There are exceptions, though. For instance, casting any returned such struct to object would box it in C# 6, whereas presumably the desired behavior in C# 7 would be to unwrap it. This is exactly where the CLR today has special behavior, boxing nullable value types by first unwrapping to the underlying type if possible.

Also, having these single-field structs everywhere is likely going to have an impact on runtime performance, even if the JIT can optimize many of them away.

Probably the most damning objection to the wrapper structs is probably the degree to which they would hamper interoperation between the different variations of a type. For instance, the conversion from string! to string and on to string? wouldn't be a reference conversion at runtime. Hence, IEnumerable<string!> wouldn't convert to IEnumerable<string>, despite covariance.

We are currently leaning strongly in the direction of an attribute-based representation, which means that there needs to be an opt-in mechanism for enforcement of the useful rules to kick in.

4. Potentially useful rules to enforce

Don't dereference C?: you must check for null or assert that the value is not null.

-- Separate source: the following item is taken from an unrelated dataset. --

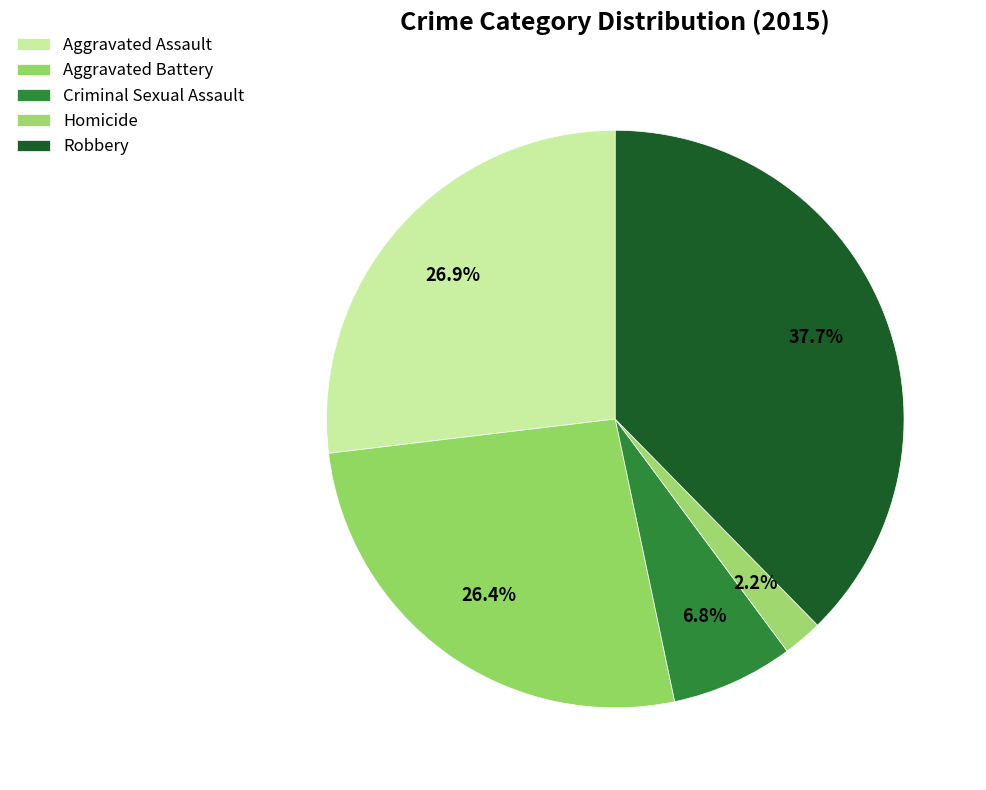

Is it true that Homicide is 1% of the pie?

False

Don't pass null, C or C? to C!: you must check for null or assert that the value is not null.

Don't leave C! fields unassigned: require definite assignment at the end of the constructor. (Doesn't prevent observing null during initialization)

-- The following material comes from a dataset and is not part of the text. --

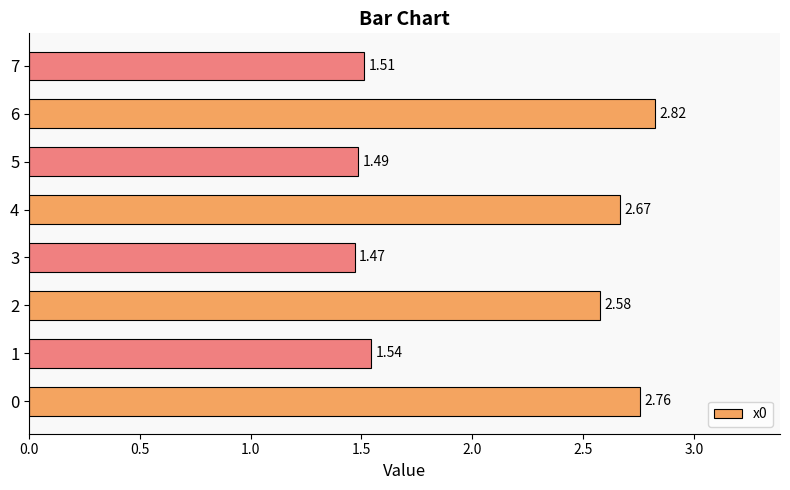

What is the ratio of the value at 5 to the value at 7?

1.0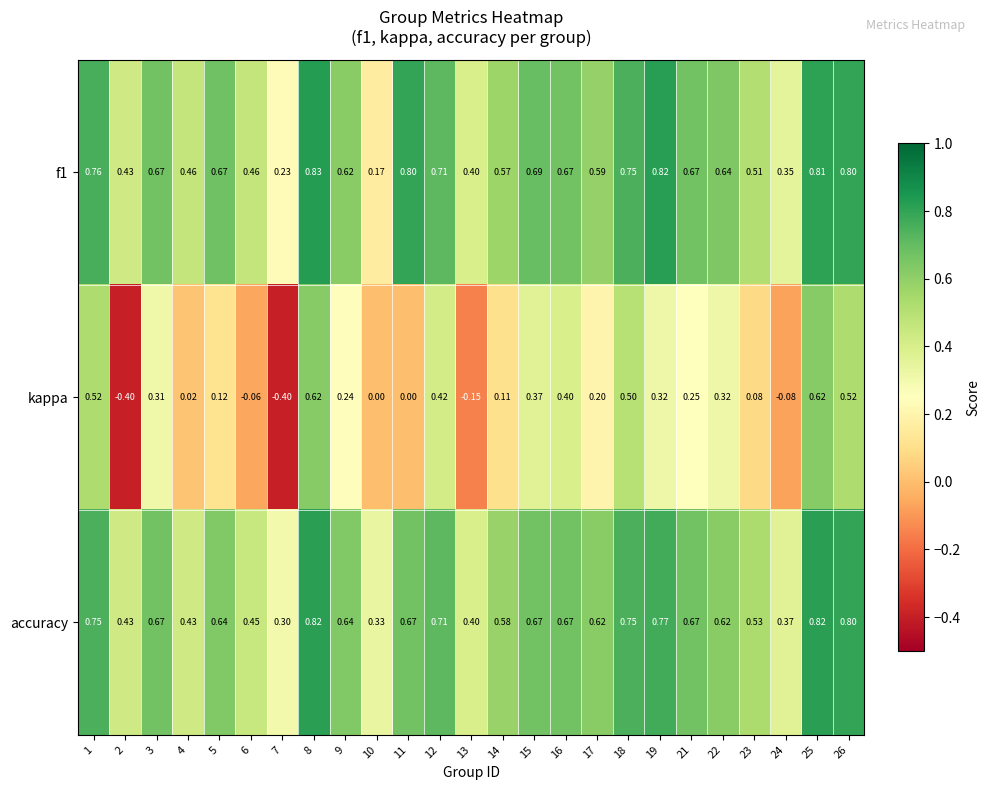

Is the value of kappa at 1 greater than the value of f1 at 22?

No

Avoid default(C!): it would be null!

Don't instantiate C![]: it's elements would be null. This seems like a draconian restriction - as long as you only ever read fields from the array that were previously written, no-one would observe the default value. Many data structures wrapping arrays observe this discipline.

Don't instantiate G<C!>: this is because the above rules aren't currently enforced on even unconstrained type parameters, so they could be circumvented in generic types and methods. Again, this restriction seems draconian. No existing generic types could be used on nonnullable reference types. Maybe the generic types could opt in?

Don't null-check C!: oftentimes using e.g. ?. on something that's already non-nullable is redundant. However, since non-nullable reference types can be null, maybe flagging such checks is not always so helpful?

We very much understand that these rules can't be perfect. The trade-off needs to be between adding value and allowing continuity with existing code.

5. Safely dereferencing nullable reference types

For nullable reference types, the main useful error would come from dereferencing the value without checking for null. That would often be in the shape of the null-conditional operator:

string? s = ...;
var l = s?.Length;
var c = s?[3];

However, just as often you'd want the null test to guard a block of code, wherein dereferencing is safe. An obvious candidate is to use pattern matching:

string? ns = ...;
if (ns is string! s) // introduces non-null variable s
{
    var l = s.Length;
    var c = s[3];
}

It is somewhat annoying to have to introduce a new variable name. However, in real code the expression being tested (ns in the above example) is more likely to be a more complex expression, not just a local variable. Or rather, the is expression is how you'd get a local variable for it in the first place.

More annoying is having to state the type again in ns is string! s. We should think of some shorthand, like ns is ! s or ns is var s or something else.

Whatever syntax we come up with here would be equally useful to nullable value types.

6. Generating null checks for parameters

There'd be no guarantees that a string! parameter actually isn't going to be null. Most public API's would probably still want to check arguments for null at runtime. Should we help with that by automatically generating null checks for C! parameters?

Every generated null check is performance overhead and IL bloat. So this may be a bad idea to do on every parameter with a non-nullable reference type. But we could have the user more compactly indicate the desire to do so. As a complete strawman syntax:

public void M(string!! s) { ... }

Where the double !! means the type is non-nullable and a runtime check should be generated.

If we choose to also do contracts (#119), it would be natural for this feature to simply be a shorthand for a null-checking requires contract.